インパクトありますよね?ほぼ毎回、観客から笑いも起こります。
これにより、英語以上にメッセージを観客の心に焼き付けるのです。
ストーリーは国境を越える
スピーチで最も強い武器は、ストーリーです。
人は理屈より心で共感することで動きます。それを実現するのが、ストーリーです。
実際、全米プロスピーカー協会の殿堂入りスピーカーパトリシア・フリップはこう言っています。
人はセールスプレゼンには抵抗する。
しかし、よく語られたストーリーには誰も抵抗できない。
私の講演では父が教えてくれた誠和魂(Sei Wa Kon)にまつわるストーリーを話します。
- 偏見を持たず、誠実に相手に興味を示すこと
- 相手を聴き、深く理解し、関係に和をもたらすこと
- Yes, And の精神で、魂を以て接すること
この誠和魂は、禅の精神にもつながるような、非常に日本的なストーリーですが、だからこそ、純ジャパの私にしか語れない、パーソナルでオーセンティックなスピーチに仕上がっているのです。そして、このような精神は、世界中の聴衆が共感します。
英会話では「人は動かない」
ここで大事なことをひとつ。
私の多くのクライアントさんも、口をそろえておっしゃるのですが、英語スピーチを学ぼうとしてまずは英会話教室に通った、でもスピーチは上達しなかった。
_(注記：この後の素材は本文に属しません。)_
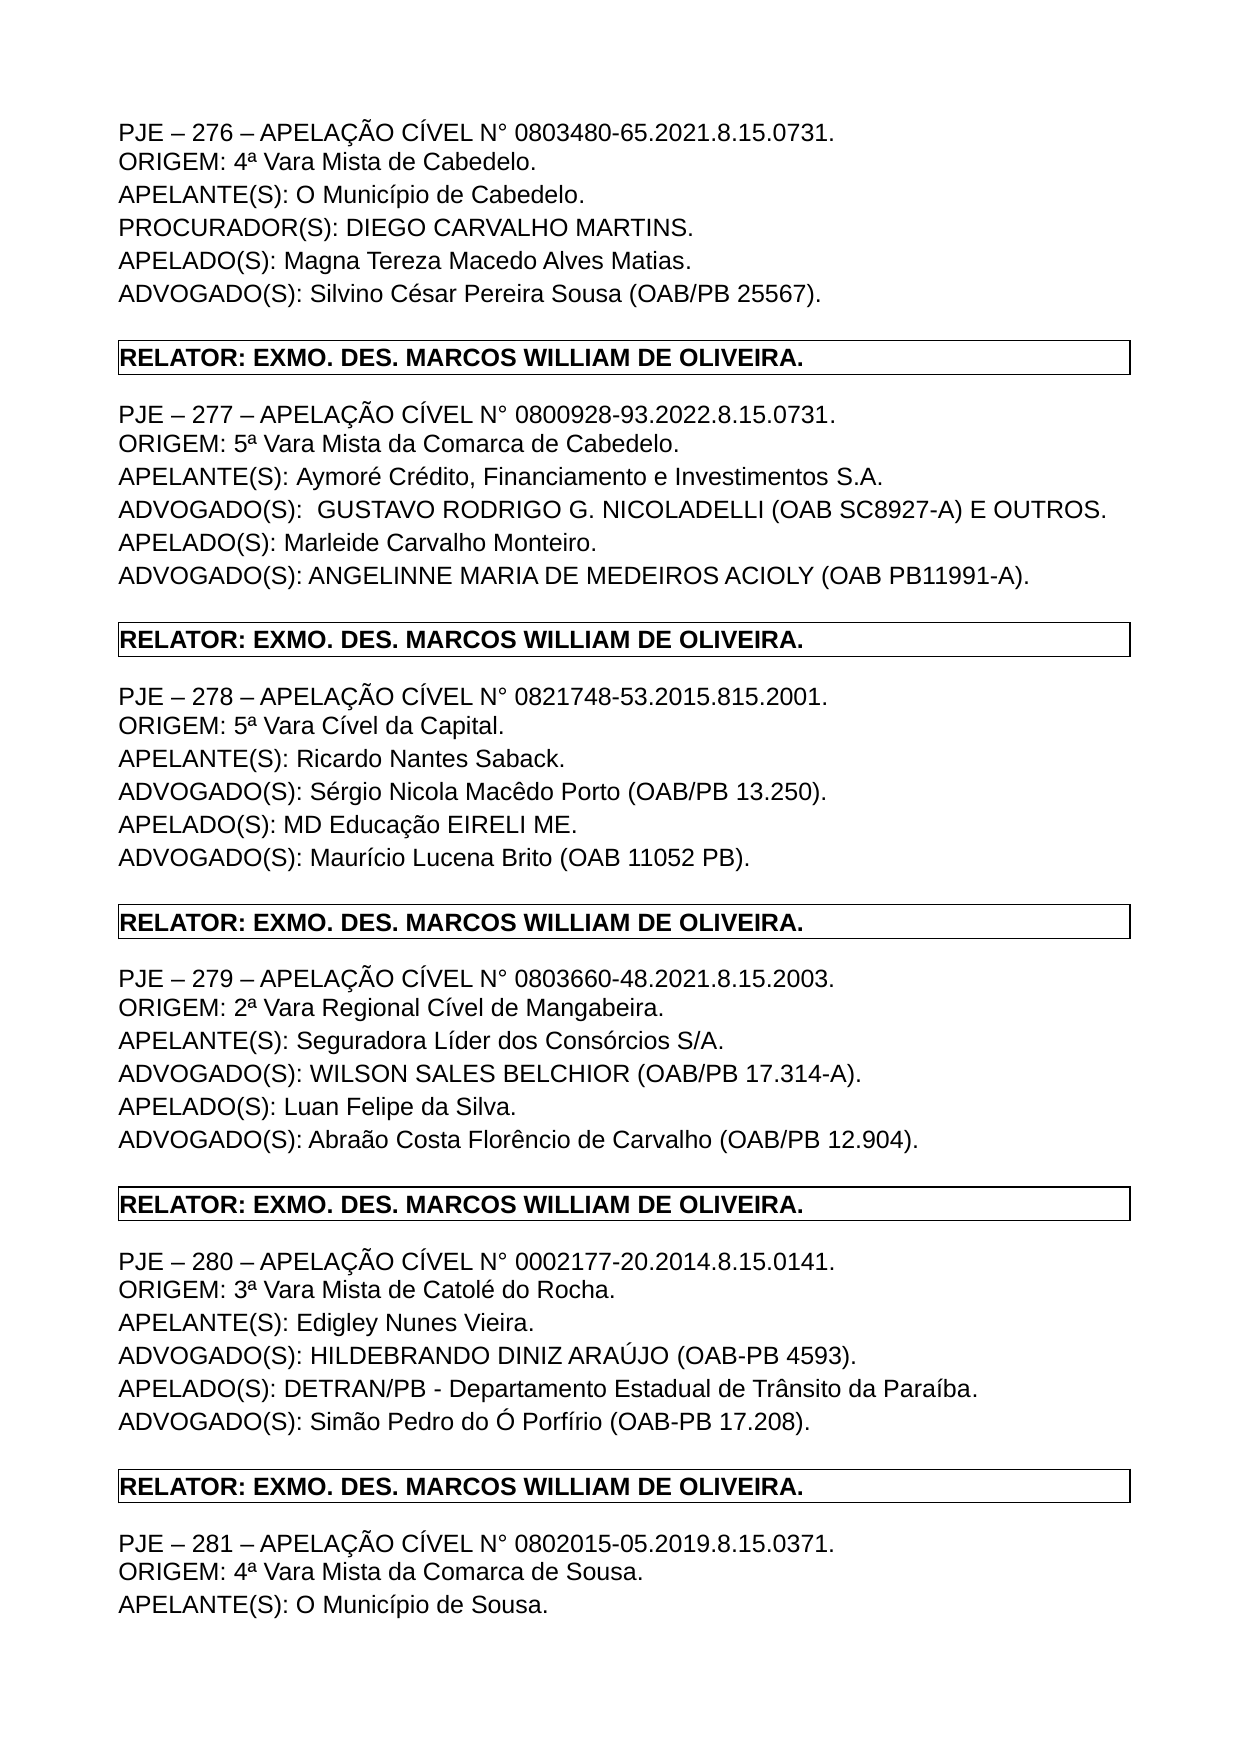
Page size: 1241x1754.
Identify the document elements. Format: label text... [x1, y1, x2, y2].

text ADVOGADO(S): GUSTAVO RODRIGO G. NICOLADELLI (OAB SC8927-A) E OUTROS. [118, 495, 1131, 523]
text PJE – 279 – APELAÇÃO CÍVEL N° 0803660-48.2021.8.15.2003. [118, 964, 1122, 993]
text APELADO(S): DETRAN/PB - Departamento Estadual de Trânsito da Paraíba. [118, 1374, 1131, 1403]
text PJE – 276 – APELAÇÃO CÍVEL N° 0803480-65.2021.8.15.0731. [118, 118, 1122, 147]
text RELATOR: EXMO. DES. MARCOS WILLIAM DE OLIVEIRA. [119, 1470, 1129, 1502]
text APELANTE(S): Aymoré Crédito, Financiamento e Investimentos S.A. [118, 462, 1131, 491]
text ADVOGADO(S): Simão Pedro do Ó Porfírio (OAB-PB 17.208). [118, 1407, 1131, 1436]
text APELANTE(S): O Município de Sousa. [118, 1590, 1131, 1619]
text APELADO(S): Magna Tereza Macedo Alves Matias. [118, 246, 1131, 274]
text RELATOR: EXMO. DES. MARCOS WILLIAM DE OLIVEIRA. [119, 341, 1129, 374]
text PROCURADOR(S): DIEGO CARVALHO MARTINS. [118, 213, 1131, 241]
text RELATOR: EXMO. DES. MARCOS WILLIAM DE OLIVEIRA. [119, 623, 1129, 656]
text ADVOGADO(S): HILDEBRANDO DINIZ ARAÚJO (OAB-PB 4593). [118, 1341, 1131, 1370]
text PJE – 281 – APELAÇÃO CÍVEL N° 0802015-05.2019.8.15.0371. [118, 1528, 1122, 1557]
text APELADO(S): Luan Felipe da Silva. [118, 1092, 1131, 1121]
text RELATOR: EXMO. DES. MARCOS WILLIAM DE OLIVEIRA. [119, 905, 1129, 938]
text ORIGEM: 3ª Vara Mista de Catolé do Rocha. [118, 1275, 1122, 1304]
text APELANTE(S): Ricardo Nantes Saback. [118, 744, 1131, 773]
text APELANTE(S): Edigley Nunes Vieira. [118, 1308, 1131, 1337]
text ADVOGADO(S): Sérgio Nicola Macêdo Porto (OAB/PB 13.250). [118, 777, 1131, 806]
text ORIGEM: 2ª Vara Regional Cível de Mangabeira. [118, 993, 1122, 1022]
text APELANTE(S): O Município de Cabedelo. [118, 180, 1131, 208]
text APELADO(S): Marleide Carvalho Monteiro. [118, 528, 1131, 556]
text PJE – 280 – APELAÇÃO CÍVEL N° 0002177-20.2014.8.15.0141. [118, 1246, 1122, 1275]
text RELATOR: EXMO. DES. MARCOS WILLIAM DE OLIVEIRA. [119, 1188, 1129, 1220]
text PJE – 278 – APELAÇÃO CÍVEL N° 0821748-53.2015.815.2001. [118, 682, 1122, 711]
text ADVOGADO(S): WILSON SALES BELCHIOR (OAB/PB 17.314-A). [118, 1059, 1131, 1088]
text ADVOGADO(S): Abraão Costa Florêncio de Carvalho (OAB/PB 12.904). [118, 1125, 1131, 1153]
text ORIGEM: 5ª Vara Mista da Comarca de Cabedelo. [118, 429, 1122, 458]
text ADVOGADO(S): Maurício Lucena Brito (OAB 11052 PB). [118, 843, 1131, 871]
text ORIGEM: 4ª Vara Mista da Comarca de Sousa. [118, 1557, 1122, 1586]
text APELANTE(S): Seguradora Líder dos Consórcios S/A. [118, 1026, 1131, 1055]
text ORIGEM: 5ª Vara Cível da Capital. [118, 711, 1122, 740]
text ADVOGADO(S): ANGELINNE MARIA DE MEDEIROS ACIOLY (OAB PB11991-A). [118, 561, 1131, 589]
text APELADO(S): MD Educação EIRELI ME. [118, 810, 1131, 838]
text ADVOGADO(S): Silvino César Pereira Sousa (OAB/PB 25567). [118, 278, 1131, 307]
text PJE – 277 – APELAÇÃO CÍVEL N° 0800928-93.2022.8.15.0731. [118, 400, 1122, 429]
text ORIGEM: 4ª Vara Mista de Cabedelo. [118, 147, 1122, 176]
その結果、ブレイクスルー・スピーキングにたどり着き、ようやく英語スピーチの真髄を知った、と。
残念ながら英会話では人を動かすスピーチは身につきません。
なぜなら英会話が教えるのは
- 単語
- 表現
- 文法
- 発音
だからです。
これらを学べば、「英会話」は上達するでしょう。でも、スピーチは異なる技術が必要です。スピーチに必要なのは
- 構成
- ストーリー
- デリバリー
- 聴衆心理
- 異文化理解
です。
つまり全く別のスキルなのです。
英語スピーチは「技術」である
英語スピーチとは、語学ではなく
技術
です。
そしてその技術は誰でも学ぶことができます。
もしあなたが
- 英語スピーチが苦手
- 英語プレゼンが怖い
- 海外でスピーチを堂々としてみたい
そう思っているなら、まずは、英語ではなくスピーチ技術を学ぶことをおすすめします。
なぜならスピーチの本質は言語ではなく、相手に伝わるように伝える力だからです。